Eine Stadt muss sich um alle drängenden Probleme kümmern. Dazu gehört es auch, Verfassungs- und Demokratiefeinde in die Schranken zu weisen. Der Aktionsplan gegen Rechtsextremismus ist ja auch vom Dortmunder Rat beschlossen worden und damit ein Handlungsauftrag für die Stadtverwaltung.
Welche Mittel sehen Sie, um den Rechtsruck wirksam zurückzudrängen, auch mit Blick auf die Neonaziszene in Dortmund?
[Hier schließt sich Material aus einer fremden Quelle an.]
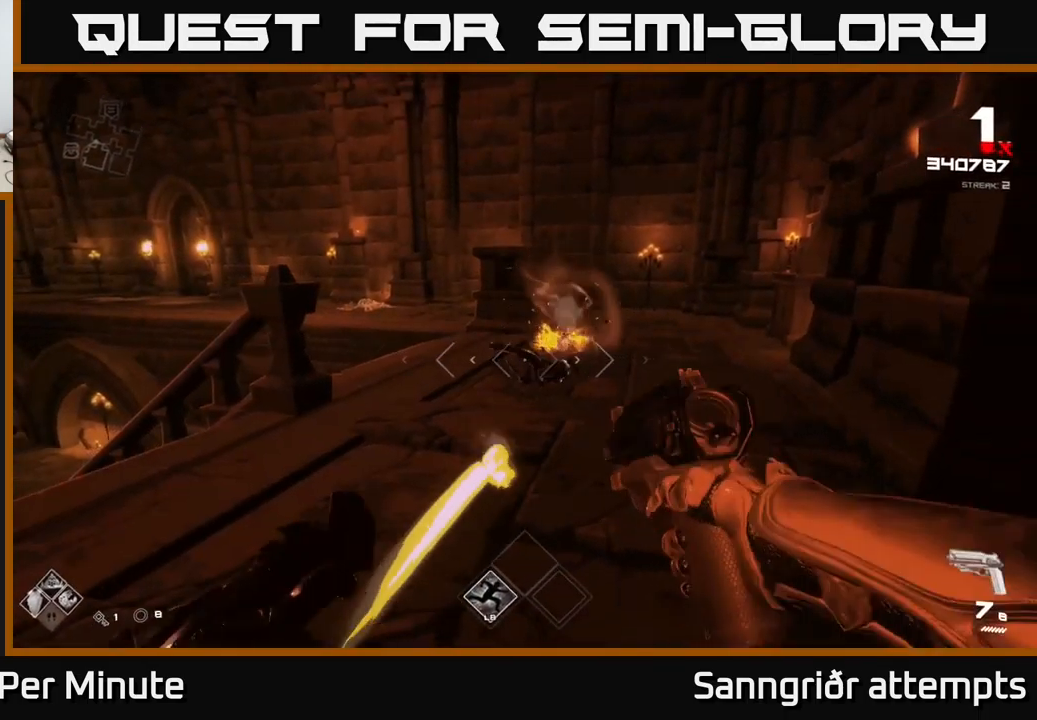
{"buttons": [], "left_stick": "up", "right_stick": "center", "events": [[83, "R1", "up"], [250, "R1", "down"], [267, "right_stick", "left"], [367, "R1", "up"], [433, "right_stick", "center"]]}
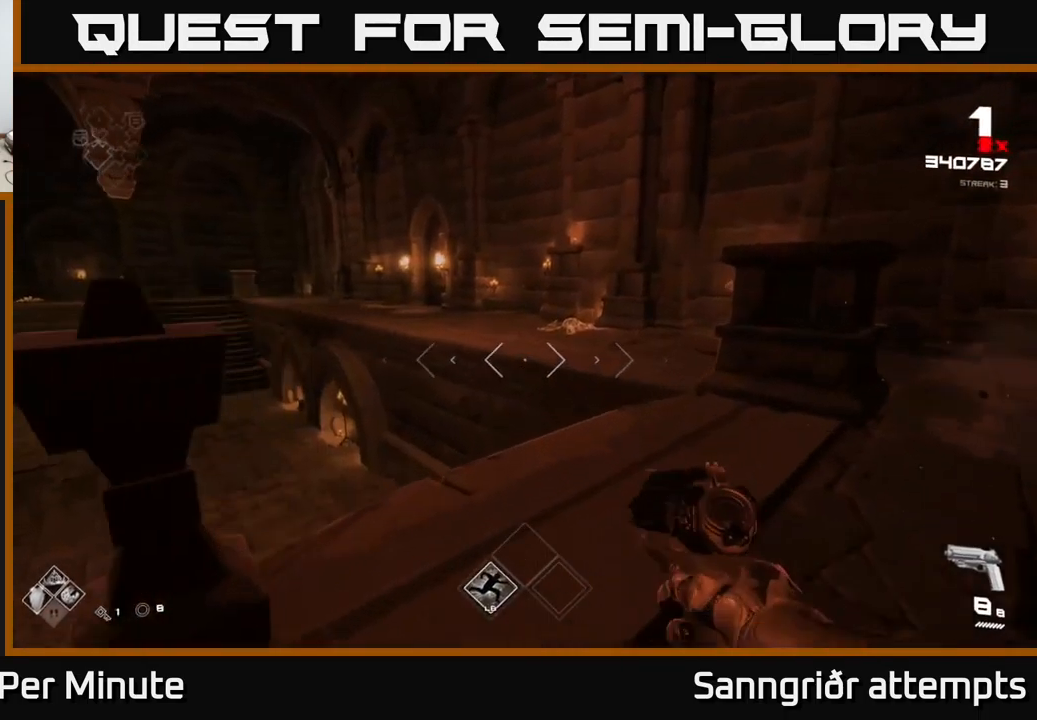
{"buttons": [], "left_stick": "up", "right_stick": "left", "events": [[133, "A", "down"], [233, "A", "up"], [283, "A", "down"], [367, "A", "up"], [467, "right_stick", "left"]]}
In der Neonaziszene in Dortmund hat wieder ein Generationenwechsel stattgefunden. Die älteren Neonazis rund um SS-Siggi und die Band Oidoxie sind entweder im Gefängnis oder bereits gestorben. Die nächste Generation rund um Michael Brück hatte – aufgrund der umfangreichen Gegenproteste quer durch die Stadtgesellschaft einerseits und der »Soko rechts« der Dortmunder Polizei andererseits – ebenfalls den Weg in die Gefängnisse angetreten und wurde politisch marginalisiert. Nach der verlorenen Wahl 2020 sind diese Neonazis überwiegend nach Chemnitz geflüchtet, so dass sie heute keine große Rolle mehr in Dortmund spielen. Die Fusion der Partei Die Rechte mit der NPD zur Partei Die Heimat war bei den Kommunalwahlen erfolglos. Daher verzichten die Neonazis bei der Kommunalwahl 2025 auf einen eigenständigen Wahlantritt zugunsten der AfD. Ihr »Kamerad« aus Dorstfelder Zeiten, Matthias Helferich, spielt ja eine prominente Rolle bei der AfD in Dortmund und gehört zum Abstoßendsten, was die Partei derzeit bundesweit zu bieten hat. Nicht umsonst strebt der Landesverband ein Ausschlussverfahren an. Im Dortmunder Kreisverband hat der Mann allerdings umfassenden Rückhalt.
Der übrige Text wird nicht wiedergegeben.